$0.20 per million tokens for Llama 3 70B and it's faster than your self-hosted box
If you've been paying OpenAI prices for an LLM that mostly does string formatting, behold: Together AI hosts the same open-weight models for cents on the dollar and ships them at 200+ tokens/sec. Do not @ me about lock-in — this is OpenAI-compatible.
The Setup
Together is a managed inference cloud running Llama 3, Mixtral, Qwen, DeepSeek, and every other open model worth caring about. $0.20 per million input tokens for a 70B, no GPU to rent, no Kubernetes to babysit. Plot twist: the curl call is exactly what you think it is.

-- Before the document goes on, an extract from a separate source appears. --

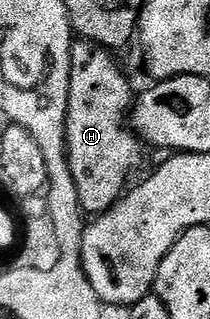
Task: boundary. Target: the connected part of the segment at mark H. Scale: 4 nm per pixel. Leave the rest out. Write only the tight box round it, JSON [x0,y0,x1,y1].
[67,40,146,216]

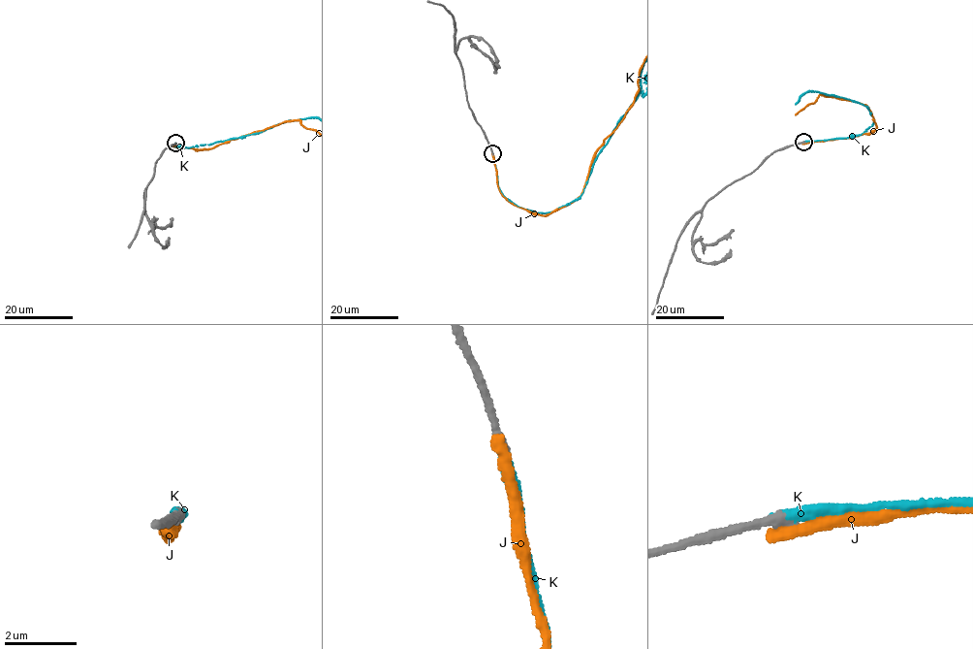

curl -X POST https://api.together.xyz/v1/chat/completions \
-H "Authorization: Bearer $TOGETHER_API_KEY" \
-H "Content-Type: application/json" \
-d '{
"model": "meta-llama/Llama-3-70b-chat-hf",
"messages": [{"role": "user", "content": "explain RLS in one paragraph"}],
"max_tokens": 300
}'The Money Pattern
It's a drop-in for the OpenAI SDK. Change the base URL and you're billed by Together instead of Sam Altman. I swapped a Rebuild Relief internal classifier over in 90 seconds and the bill dropped 80%.
from openai import OpenAI
client = OpenAI(
base_url="https://api.together.xyz/v1",
api_key=os.environ["TOGETHER_API_KEY"],
)
resp = client.chat.completions.create(
model="meta-llama/Llama-3-70b-chat-hf",
messages=[{"role": "user", "content": "classify this hail damage report"}],
temperature=0.2,
)
print(resp.choices[0].message.content)The Catch
Rate limits on the free tier are real and you will hit them in dev within an afternoon. Model selection lags new HuggingFace releases by a few days — don't expect day-zero support for whatever model just trended on X. And the streaming endpoint occasionally hiccups under load, so wrap your client in retries.
The Verdict
For bursty workloads, side projects, and anything that doesn't justify a dedicated GPU, Together is genuinely the best deal on the open web. I default to it for prototyping anything that doesn't ship with Claude in the loop. Move your non-critical inference today.